Aboebakar menilai, apabila pemerintah bersikeras menghidupkan pasal penghinaan presiden itu dinilainya bentuk pelecehan terhadap MK. Pasalnya menurut Aboebakar, pemerintah tidak menghargai keputusan MK yang memiliki kekuatan final and binding.
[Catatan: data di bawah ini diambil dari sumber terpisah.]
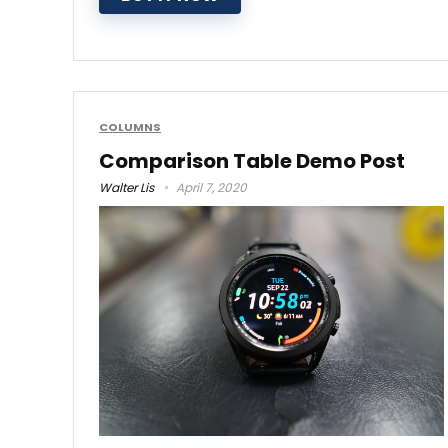
COLUMNS
Comparison Table Demo Post
Walter Lis
April 7, 2020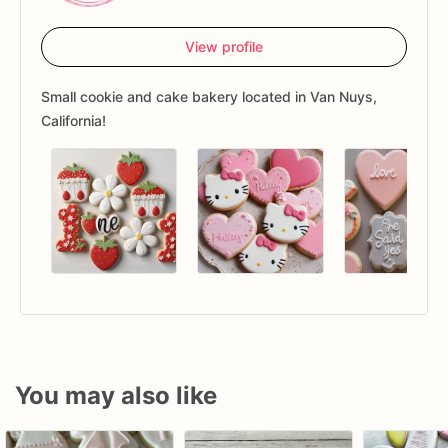
View profile
Small cookie and cake bakery located in Van Nuys,
California!
You may also like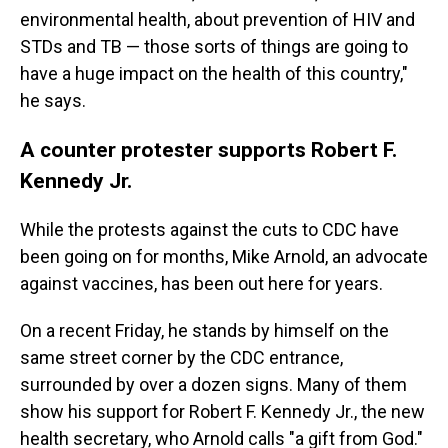
environmental health, about prevention of HIV and
STDs and TB — those sorts of things are going to
have a huge impact on the health of this country,"
he says.
A counter protester supports Robert F.
Kennedy Jr.
While the protests against the cuts to CDC have
been going on for months, Mike Arnold, an advocate
against vaccines, has been out here for years.
On a recent Friday, he stands by himself on the
same street corner by the CDC entrance,
surrounded by over a dozen signs. Many of them
show his support for Robert F. Kennedy Jr., the new
health secretary, who Arnold calls "a gift from God."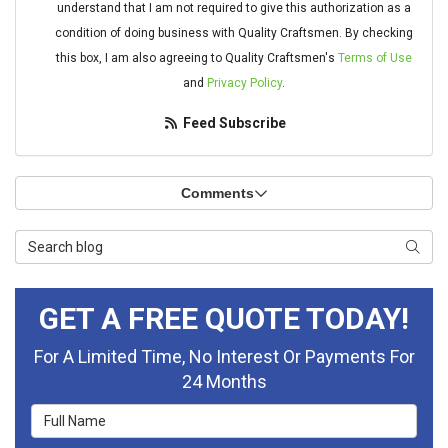
understand that I am not required to give this authorization as a
condition of doing business with Quality Craftsmen. By checking
this box, I am also agreeing to Quality Craftsmen's
Terms of Use
and
Privacy Policy
.
Feed Subscribe
Comments
Search Blog
Searc
GET A FREE QUOTE TODAY!
For A Limited Time, No Interest Or Payments For
24 Months
Full Name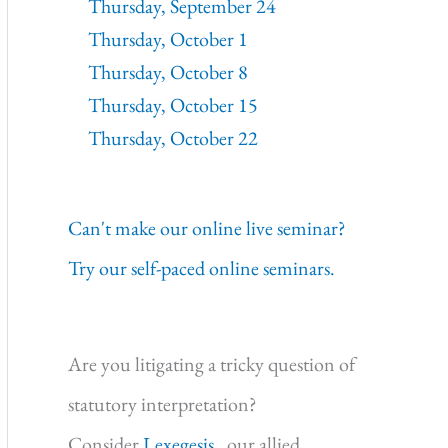
Thursday, September 24
Thursday, October 1
Thursday, October 8
Thursday, October 15
Thursday, October 22
Can't make our online live seminar?
Try our self-paced online seminars.
Are you litigating a tricky question of
statutory interpretation?
Consider
Lexegesis,
our allied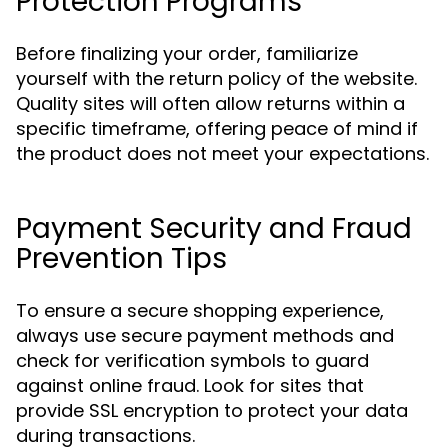
Protection Programs
Before finalizing your order, familiarize
yourself with the return policy of the website.
Quality sites will often allow returns within a
specific timeframe, offering peace of mind if
the product does not meet your expectations.
Payment Security and Fraud
Prevention Tips
To ensure a secure shopping experience,
always use secure payment methods and
check for verification symbols to guard
against online fraud. Look for sites that
provide SSL encryption to protect your data
during transactions.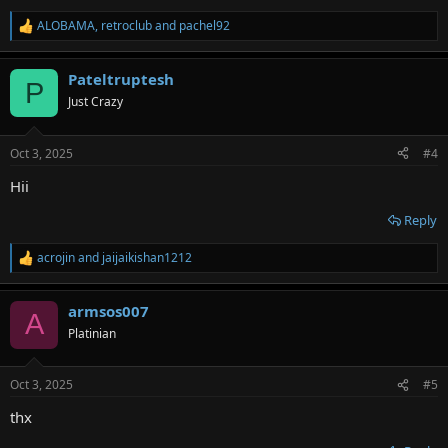
ALOBAMA
,
retroclub
and
pachel92
R
e
a
Pateltruptesh
c
P
t
Just Crazy
i
o
n
Oct 3, 2025
#4
s
:
Hii
Reply
acrojin
and
jaijaikishan1212
R
e
a
armsos007
c
A
t
Platinian
i
o
n
Oct 3, 2025
#5
s
:
thx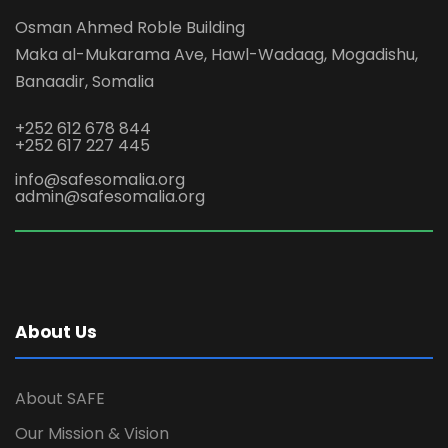
Osman Ahmed Roble Building
Maka al-Mukarama Ave, Hawl-Wadaag, Mogadishu,
Banaadir, Somalia
+252 612 678 844
+252 617 227 445
info@safesomalia.org
admin@safesomalia.org
About Us
About SAFE
Our Mission & Vision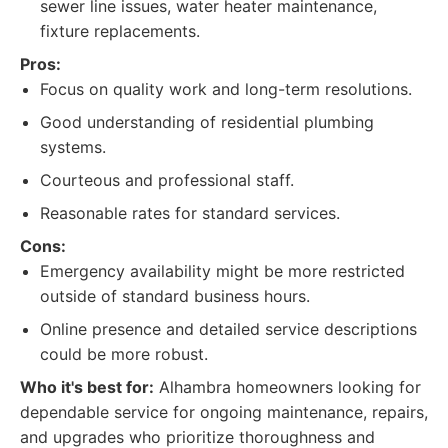
sewer line issues, water heater maintenance,
fixture replacements.
Pros:
Focus on quality work and long-term resolutions.
Good understanding of residential plumbing
systems.
Courteous and professional staff.
Reasonable rates for standard services.
Cons:
Emergency availability might be more restricted
outside of standard business hours.
Online presence and detailed service descriptions
could be more robust.
Who it's best for:
Alhambra homeowners looking for
dependable service for ongoing maintenance, repairs,
and upgrades who prioritize thoroughness and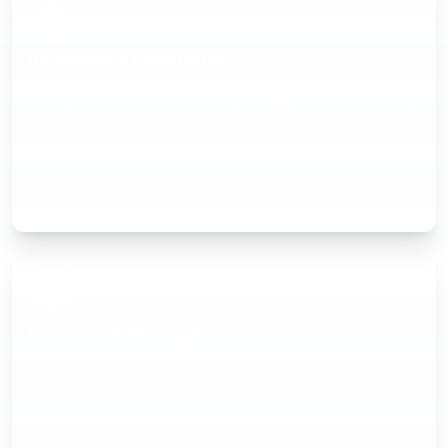
Invoicing & Payments
Generate invoices from completed jobs with costs already
captured. Track payment status, see overdue invoices at a glance,
and get paid faster.
Document Storage
Store CCTV survey reports, inspection documents, and site
photos against each job. Your team can access everything they
need from site via the mobile app.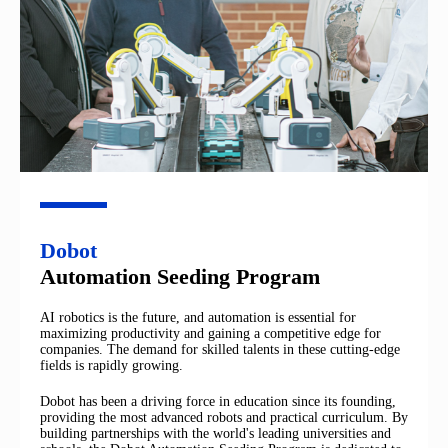
Dobot
Automation Seeding Program
AI robotics is the future, and automation is essential for
maximizing productivity and gaining a competitive edge for
companies. The demand for skilled talents in these cutting-edge
fields is rapidly growing.
Dobot has been a driving force in education since its founding,
providing the most advanced robots and practical curriculum. By
building partnerships with the world's leading universities and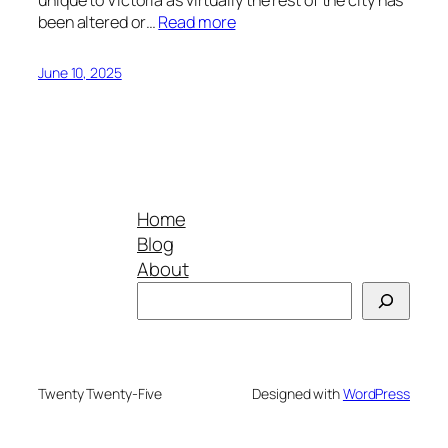
been altered or…
Read more
June 10, 2025
Home
Blog
About
Search
Twenty Twenty-Five
Designed with
WordPress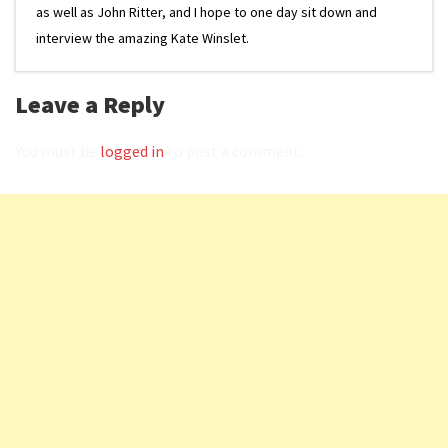
as well as John Ritter, and I hope to one day sit down and
interview the amazing Kate Winslet.
Leave a Reply
You must be
logged in
to post a comment.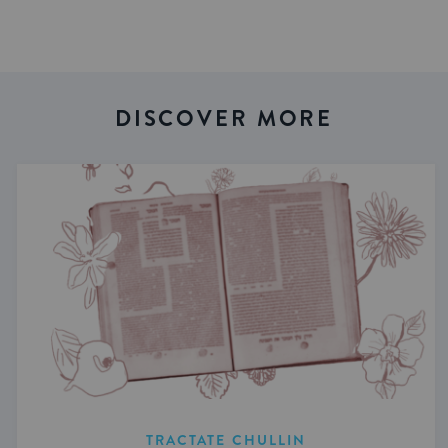
DISCOVER MORE
TRACTATE CHULLIN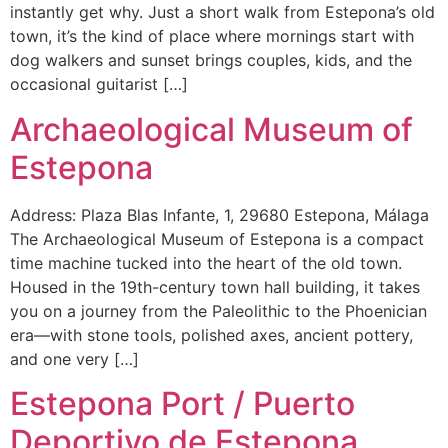
instantly get why. Just a short walk from Estepona’s old
town, it’s the kind of place where mornings start with
dog walkers and sunset brings couples, kids, and the
occasional guitarist […]
Archaeological Museum of
Estepona
Address: Plaza Blas Infante, 1, 29680 Estepona, Málaga
The Archaeological Museum of Estepona is a compact
time machine tucked into the heart of the old town.
Housed in the 19th-century town hall building, it takes
you on a journey from the Paleolithic to the Phoenician
era—with stone tools, polished axes, ancient pottery,
and one very […]
Estepona Port / Puerto
Deportivo de Estepona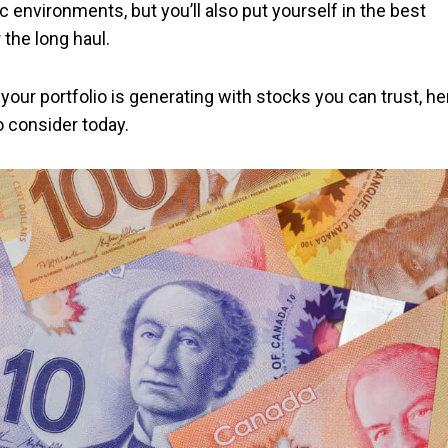
c environments, but you’ll also put yourself in the best
r the long haul.
your portfolio is generating with stocks you can trust, he
o consider today.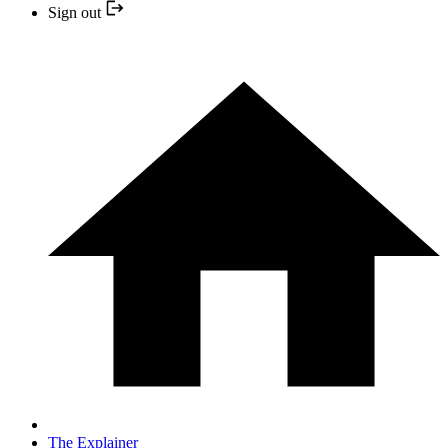
Sign out
The Explainer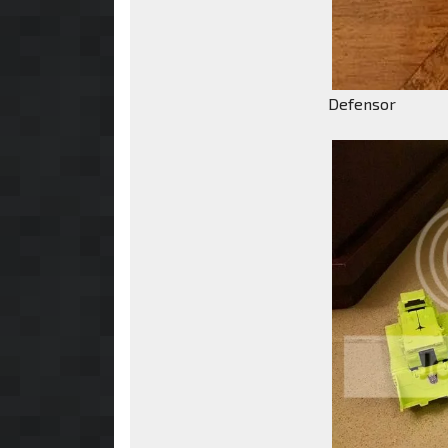
Defensor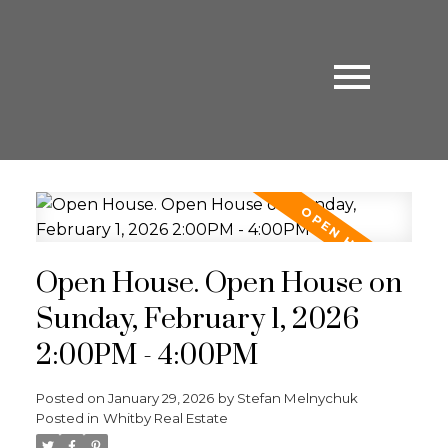
Open House. Open House on
Sunday, February 1, 2026
2:00PM - 4:00PM
Posted on
January 29, 2026
by
Stefan Melnychuk
Posted in
Whitby Real Estate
"Bila ini diusulkan oleh seorang Presiden, maka Presiden telah memberikan contoh yang tidak baik kepada masyarakat, yang seharusnya menghormati kewenangan dan posisi MK sebagai lembaga penjaga konstitusi," ujarnya.

Seperti diketahui, pemerintah berencana menghidupkan kembali pasal penghinaan terhadap Presiden. Pasal ini sudah pernah diajukan pada masa pemerintahan SBY dan telah dinyatakan bertentangan dengan UUD oleh MK.